__What is required__. In this exercise, return the whole listing exactly, excluding any images.
====== The input ======
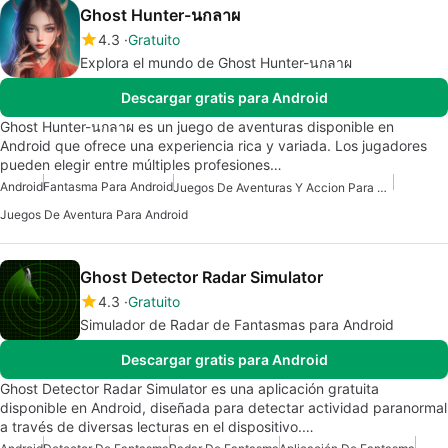
Ghost Hunter-นกลาผ
4.3
Gratuito
Explora el mundo de Ghost Hunter-นกลาผ
Descargar gratis para Android
Ghost Hunter-นกลาผ es un juego de aventuras disponible en
Android que ofrece una experiencia rica y variada. Los jugadores
pueden elegir entre múltiples profesiones…
Android
Fantasma Para Android
Juegos De Aventuras Y Accion Para Android
Juegos De Aventura Para Android
Ghost Detector Radar Simulator
4.3
Gratuito
Simulador de Radar de Fantasmas para Android
Descargar gratis para Android
Ghost Detector Radar Simulator es una aplicación gratuita
disponible en Android, diseñada para detectar actividad paranormal
a través de diversas lecturas en el dispositivo.…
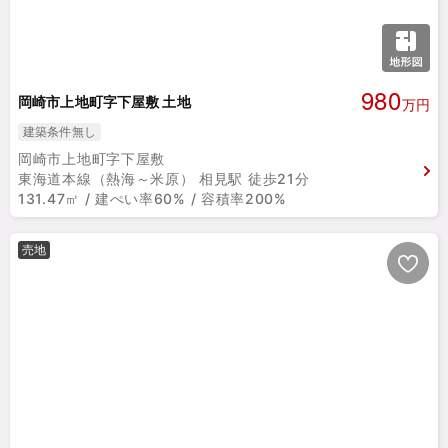
980
岡崎市上地町字下屋敷 土地
万円
建築条件無し
岡崎市上地町字下屋敷
東海道本線（熱海～米原） 相見駅 徒歩21分
131.47㎡ / 建ぺい率60% / 容積率200%
売地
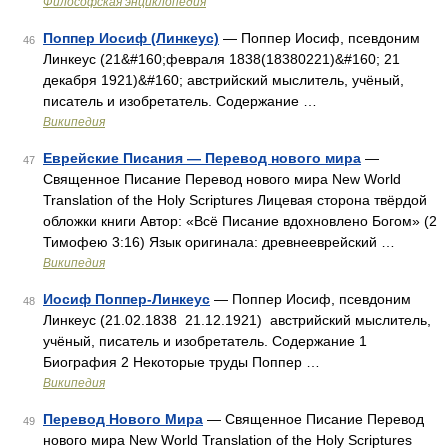
Философская энциклопедия
Поппер Иосиф (Линкеус)
— Поппер Иосиф, псевдоним
46
Линкеус (21&#160;февраля 1838(18380221)&#160; 21
декабря 1921)&#160; австрийский мыслитель, учёный,
писатель и изобретатель. Содержание …
Википедия
Еврейские Писания — Перевод нового мира
—
47
Священное Писание Перевод нового мира New World
Translation of the Holy Scriptures Лицевая сторона твёрдой
обложки книги Автор: «Всё Писание вдохновлено Богом» (2
Тимофею 3:16) Язык оригинала: древнееврейский …
Википедия
Иосиф Поппер-Линкеус
— Поппер Иосиф, псевдоним
48
Линкеус (21.02.1838 21.12.1921) австрийский мыслитель,
учёный, писатель и изобретатель. Содержание 1
Биография 2 Некоторые труды Поппер …
Википедия
Перевод Нового Мира
— Священное Писание Перевод
49
нового мира New World Translation of the Holy Scriptures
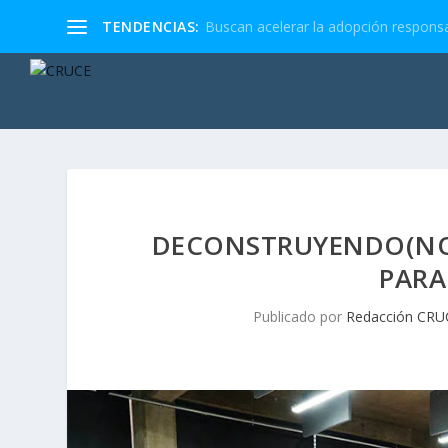
TENDENCIAS:
Buscan acelerar la adopción responsa
DECONSTRUYENDO(NO
PARA
Publicado por
Redacción CRU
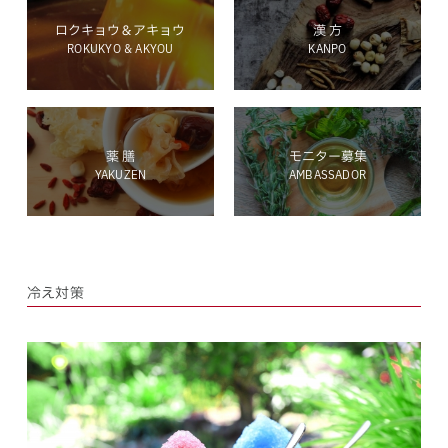
ロクキョウ＆アキョウ
漢 方
ROKUKYO & AKYOU
KANPO
ホールディングス サイト
薬 膳
モニター募集
YAKUZEN
AMBASSADOR
Language
冷え対策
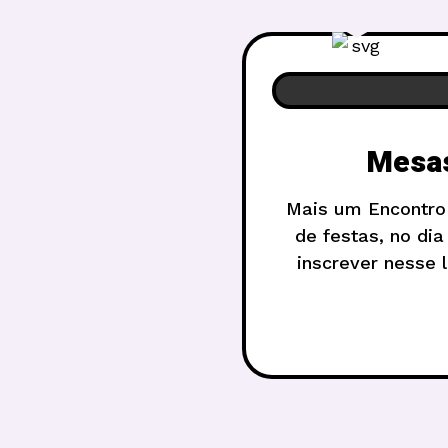
Mesas
Mais um Encontro 
de festas, no dia
inscrever nesse 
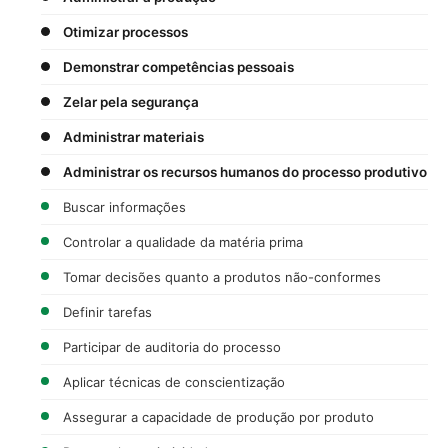
Otimizar processos
Demonstrar competências pessoais
Zelar pela segurança
Administrar materiais
Administrar os recursos humanos do processo produtivo
Buscar informações
Controlar a qualidade da matéria prima
Tomar decisões quanto a produtos não-conformes
Definir tarefas
Participar de auditoria do processo
Aplicar técnicas de conscientização
Assegurar a capacidade de produção por produto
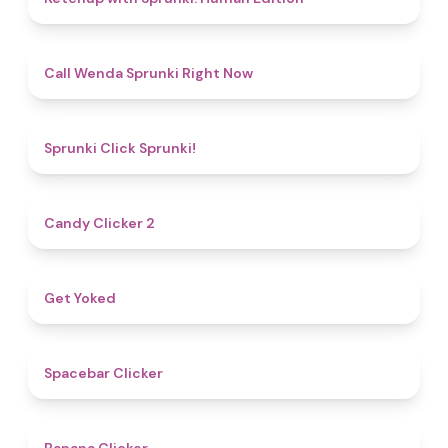
4.3
Call Wenda Sprunki Right Now
4.8
Sprunki Click Sprunki!
4.8
Candy Clicker 2
4.8
Get Yoked
5
Spacebar Clicker
4.7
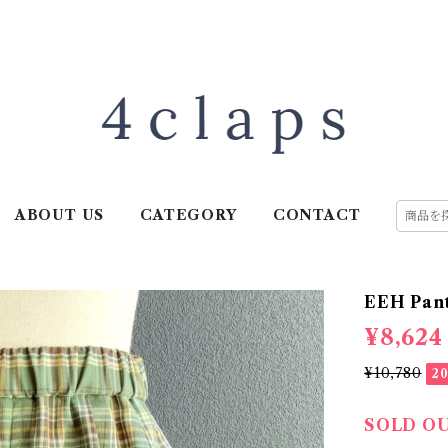
ABOUT US
CATEGORY
CONTACT
EEH Pant
¥8,624
¥10,780
2
SOLD O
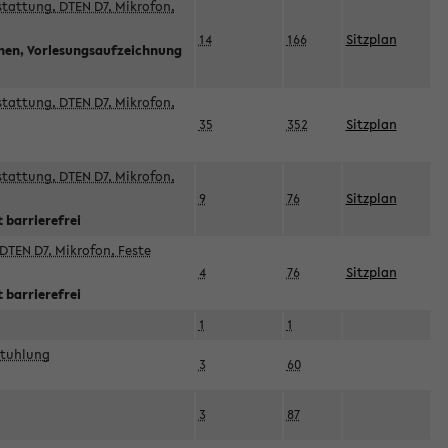
sstattung, DTEN D7, Mikrofon,
14
166
Sitzplan
nnen, Vorlesungsaufzeichnung
sstattung, DTEN D7, Mikrofon,
35
352
Sitzplan
sstattung, DTEN D7, Mikrofon,
9
76
Sitzplan
 barrierefrei
DTEN D7, Mikrofon, Feste
4
76
Sitzplan
 barrierefrei
1
1
stuhlung
3
60
3
87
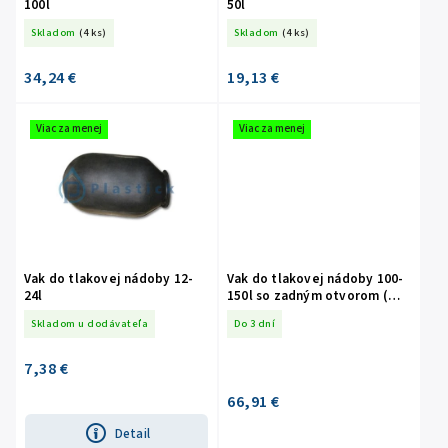
100l
50l
Skladom
(4 ks)
Skladom
(4 ks)
34,24 €
19,13 €
Viac za menej
Viac za menej
Vak do tlakovej nádoby 12-
Vak do tlakovej nádoby 100-
24l
150l so zadným otvorom (
IMERA,
Skladom u dodávateľa
Do 3 dní
AQUASYSTEM,AQUAPRESS )
7,38 €
66,91 €
Detail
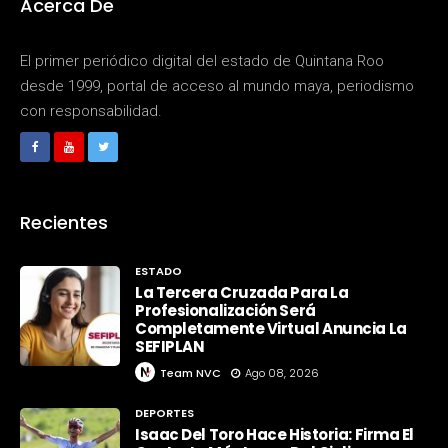
Acerca De
El primer periódico digital del estado de Quintana Roo
desde 1999, portal de acceso al mundo maya, periodismo
con responsabilidad.
Recientes
ESTADO
La Tercera Cruzada Para La
Profesionalización Será
Completamente Virtual Anuncia La
SEFIPLAN
Team NVC
Ago 08, 2026
DEPORTES
Isaac Del Toro Hace Historia: Firma El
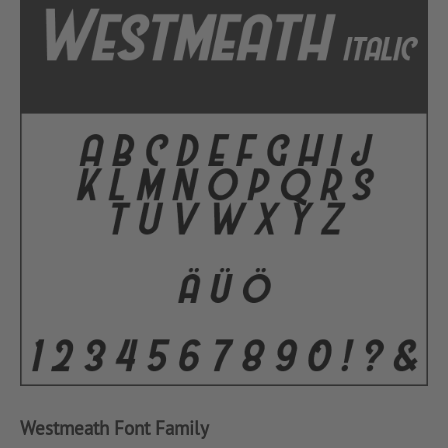
Westmeath Font Family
======
__Exercise solution__.
Ghost Hunter-นกลาผ
4.3
Gratuito
Explora el mundo de Ghost Hunter-นกลาผ
Descargar gratis para Android
Ghost Hunter-นกลาผ es un juego de aventuras disponible en
Android que ofrece una experiencia rica y variada. Los jugadores
pueden elegir entre múltiples profesiones…
Android
Fantasma Para Android
Juegos De Aventuras Y Accion Para Android
Juegos De Aventura Para Android
Ghost Detector Radar Simulator
4.3
Gratuito
Simulador de Radar de Fantasmas para Android
Descargar gratis para Android
Ghost Detector Radar Simulator es una aplicación gratuita
disponible en Android, diseñada para detectar actividad paranormal
a través de diversas lecturas en el dispositivo.…
980
岡崎市上地町字下屋敷 土地
万円
建築条件無し
岡崎市上地町字下屋敷
東海道本線（熱海～米原） 相見駅 徒歩21分
131.47㎡ / 建ぺい率60% / 容積率200%
売地
Философская энциклопедия
Поппер Иосиф (Линкеус)
— Поппер Иосиф, псевдоним
46
Линкеус (21&#160;февраля 1838(18380221)&#160; 21
декабря 1921)&#160; австрийский мыслитель, учёный,
писатель и изобретатель. Содержание …
Википедия
Еврейские Писания — Перевод нового мира
—
47
Священное Писание Перевод нового мира New World
Translation of the Holy Scriptures Лицевая сторона твёрдой
обложки книги Автор: «Всё Писание вдохновлено Богом» (2
Тимофею 3:16) Язык оригинала: древнееврейский …
Википедия
Иосиф Поппер-Линкеус
— Поппер Иосиф, псевдоним
48
Линкеус (21.02.1838 21.12.1921) австрийский мыслитель,
учёный, писатель и изобретатель. Содержание 1
Биография 2 Некоторые труды Поппер …
Википедия
Перевод Нового Мира
— Священное Писание Перевод
49
нового мира New World Translation of the Holy Scriptures
TENDENCIAS:
Buscan acelerar la adopción responsa
DECONSTRUYENDO(NO
PARA
Publicado por
Redacción CRU
ロクキョウ＆アキョウ
漢 方
ROKUKYO & AKYOU
KANPO
ホールディングス サイト
薬 膳
モニター募集
YAKUZEN
AMBASSADOR
Language
冷え対策
Mesas
Mais um Encontro 
de festas, no dia
inscrever nesse 
Otimizar processos
Demonstrar competências pessoais
Zelar pela segurança
Administrar materiais
Administrar os recursos humanos do processo produtivo
Buscar informações
Controlar a qualidade da matéria prima
Tomar decisões quanto a produtos não-conformes
Definir tarefas
Participar de auditoria do processo
Aplicar técnicas de conscientização
Assegurar a capacidade de produção por produto
4.3
Call Wenda Sprunki Right Now
4.8
Sprunki Click Sprunki!
4.8
Candy Clicker 2
4.8
Get Yoked
5
Spacebar Clicker
4.7
ABOUT US
CATEGORY
CONTACT
EEH Pant
¥8,624
¥10,780
2
SOLD O
sstattung, DTEN D7, Mikrofon,
14
166
Sitzplan
nnen, Vorlesungsaufzeichnung
sstattung, DTEN D7, Mikrofon,
35
352
Sitzplan
sstattung, DTEN D7, Mikrofon,
9
76
Sitzplan
 barrierefrei
DTEN D7, Mikrofon, Feste
4
76
Sitzplan
 barrierefrei
1
1
stuhlung
3
60
3
87
100l
50l
Skladom
(4 ks)
Skladom
(4 ks)
34,24 €
19,13 €
Viac za menej
Viac za menej
Vak do tlakovej nádoby 12-
Vak do tlakovej nádoby 100-
24l
150l so zadným otvorom (
IMERA,
Skladom u dodávateľa
Do 3 dní
AQUASYSTEM,AQUAPRESS )
7,38 €
66,91 €
Detail
Acerca De
El primer periódico digital del estado de Quintana Roo
desde 1999, portal de acceso al mundo maya, periodismo
con responsabilidad.
Recientes
ESTADO
La Tercera Cruzada Para La
Profesionalización Será
Completamente Virtual Anuncia La
SEFIPLAN
Team NVC
Ago 08, 2026
DEPORTES
Isaac Del Toro Hace Historia: Firma El
Westmeath Font Family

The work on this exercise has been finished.